# st: 3 issues multiple firm obs per year, bounded dependent variable and odd independent variable

 From Cristian Dezso To statalist@hsphsun2.harvard.edu Subject st: 3 issues multiple firm obs per year, bounded dependent variable and odd independent variable Date Mon, 12 Oct 2009 22:07:43 -0400

Hello,

this is my first post on the listserv and I will try to make it short and informative.

I have a data set on all video games released since the beginning of the industry. I want to analyze how the user rating of a game depends on genre, firm and year specific controls, as well as a variable that measures how familiar with each other are the team members that worked on the game.

I have several issues with the analysis that I would like to run, but the following three seem to be the more important:

1. The data set is not a panel, in that for some firms I have several observations per year, since a firm can release more than one game per year
- what I have done to address this issue is to declare xtset with only the panel variable (firm identificator), and used xtreg and xttobit with firm specific random effects and release year dummies - in the first run of analyses

Question: is this appropriate for the type of analysis I want to do, and should I drop all observations whereby the firm released a single game during the entire sample period?

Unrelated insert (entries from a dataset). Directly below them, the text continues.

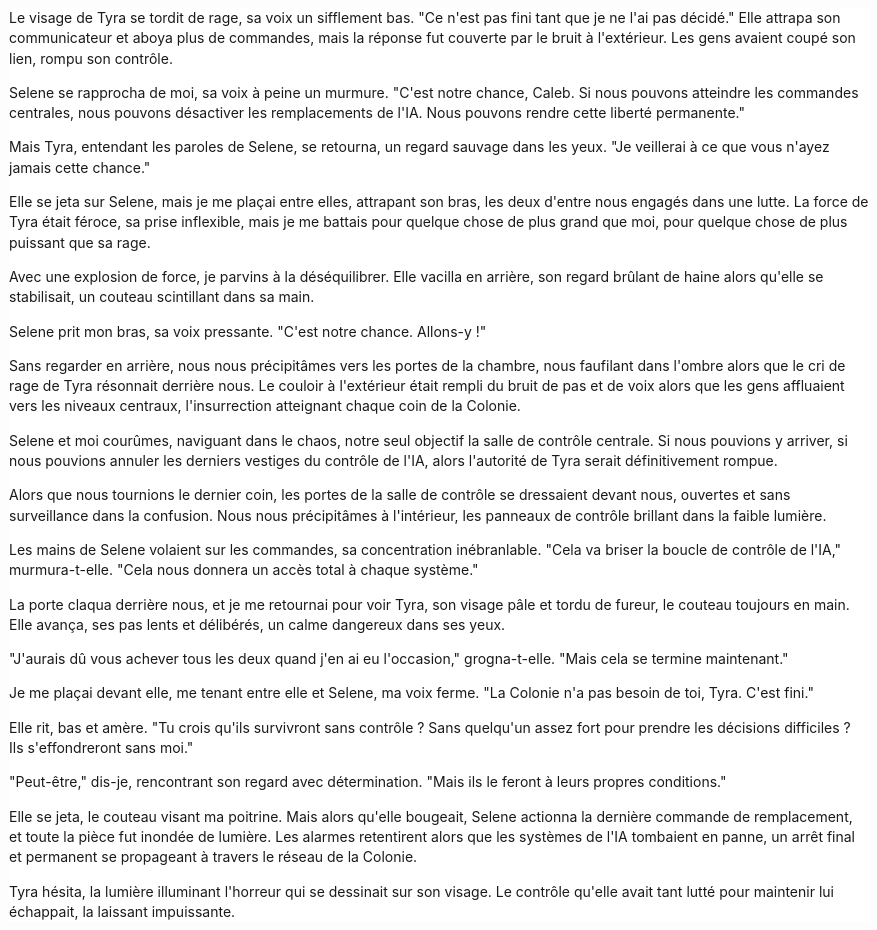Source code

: Le visage de Tyra se tordit de rage, sa voix un sifflement bas. "Ce n'est pas fini tant que je ne l'ai pas décidé." Elle attrapa son communicateur et aboya plus de commandes, mais la réponse fut couverte par le bruit à l'extérieur. Les gens avaient coupé son lien, rompu son contrôle.

Selene se rapprocha de moi, sa voix à peine un murmure. "C'est notre chance, Caleb. Si nous pouvons atteindre les commandes centrales, nous pouvons désactiver les remplacements de l'IA. Nous pouvons rendre cette liberté permanente."

Mais Tyra, entendant les paroles de Selene, se retourna, un regard sauvage dans les yeux. "Je veillerai à ce que vous n'ayez jamais cette chance."

Elle se jeta sur Selene, mais je me plaçai entre elles, attrapant son bras, les deux d'entre nous engagés dans une lutte. La force de Tyra était féroce, sa prise inflexible, mais je me battais pour quelque chose de plus grand que moi, pour quelque chose de plus puissant que sa rage.

Avec une explosion de force, je parvins à la déséquilibrer. Elle vacilla en arrière, son regard brûlant de haine alors qu'elle se stabilisait, un couteau scintillant dans sa main.

Selene prit mon bras, sa voix pressante. "C'est notre chance. Allons-y !"

Sans regarder en arrière, nous nous précipitâmes vers les portes de la chambre, nous faufilant dans l'ombre alors que le cri de rage de Tyra résonnait derrière nous. Le couloir à l'extérieur était rempli du bruit de pas et de voix alors que les gens affluaient vers les niveaux centraux, l'insurrection atteignant chaque coin de la Colonie.

Selene et moi courûmes, naviguant dans le chaos, notre seul objectif la salle de contrôle centrale. Si nous pouvions y arriver, si nous pouvions annuler les derniers vestiges du contrôle de l'IA, alors l'autorité de Tyra serait définitivement rompue.

Alors que nous tournions le dernier coin, les portes de la salle de contrôle se dressaient devant nous, ouvertes et sans surveillance dans la confusion. Nous nous précipitâmes à l'intérieur, les panneaux de contrôle brillant dans la faible lumière.

Les mains de Selene volaient sur les commandes, sa concentration inébranlable. "Cela va briser la boucle de contrôle de l'IA," murmura-t-elle. "Cela nous donnera un accès total à chaque système."

La porte claqua derrière nous, et je me retournai pour voir Tyra, son visage pâle et tordu de fureur, le couteau toujours en main. Elle avança, ses pas lents et délibérés, un calme dangereux dans ses yeux.

"J'aurais dû vous achever tous les deux quand j'en ai eu l'occasion," grogna-t-elle. "Mais cela se termine maintenant."

Je me plaçai devant elle, me tenant entre elle et Selene, ma voix ferme. "La Colonie n'a pas besoin de toi, Tyra. C'est fini."

Elle rit, bas et amère. "Tu crois qu'ils survivront sans contrôle ? Sans quelqu'un assez fort pour prendre les décisions difficiles ? Ils s'effondreront sans moi."

"Peut-être," dis-je, rencontrant son regard avec détermination. "Mais ils le feront à leurs propres conditions."

Elle se jeta, le couteau visant ma poitrine. Mais alors qu'elle bougeait, Selene actionna la dernière commande de remplacement, et toute la pièce fut inondée de lumière. Les alarmes retentirent alors que les systèmes de l'IA tombaient en panne, un arrêt final et permanent se propageant à travers le réseau de la Colonie.

Tyra hésita, la lumière illuminant l'horreur qui se dessinait sur son visage. Le contrôle qu'elle avait tant lutté pour maintenir lui échappait, la laissant impuissante.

2. The dependent variable - user rating - is continuous and can only take values between 0 and 5.
- what I have done is to use xtreg (probably not appropriate) but also xttobit (without declaring lower or upper bounds) given that the variable is bounded

Question: is tobit appropriate for this kind of analysis given that the variable, while bounded, is NOT censored? If not, can I use a transformation for the dependent variable so that it is distributed over the (0,infinity)?

3. The variable that measures team familiarity takes the value 0 almost 50% of the time (team members never worked together before) and is really very low almost all the time.
- I used it nevertheless as a continuous independent variable in the sales regression, but the oddest thing happened: the coefficient is negative and significant; but if I use a dummy that takes the value 0 if team familiarity is 0 and 1 otherwise, the coefficient on the dummy is positive.

Question: what would be the appropriate solution for such a highly skewed independent variable - continuous or dummy? And what could explain this puzzle of a negative coefficient for the continuous representation, but positive for the dummy?

I apologize for the long post and thanks in advance for your help,

Cristian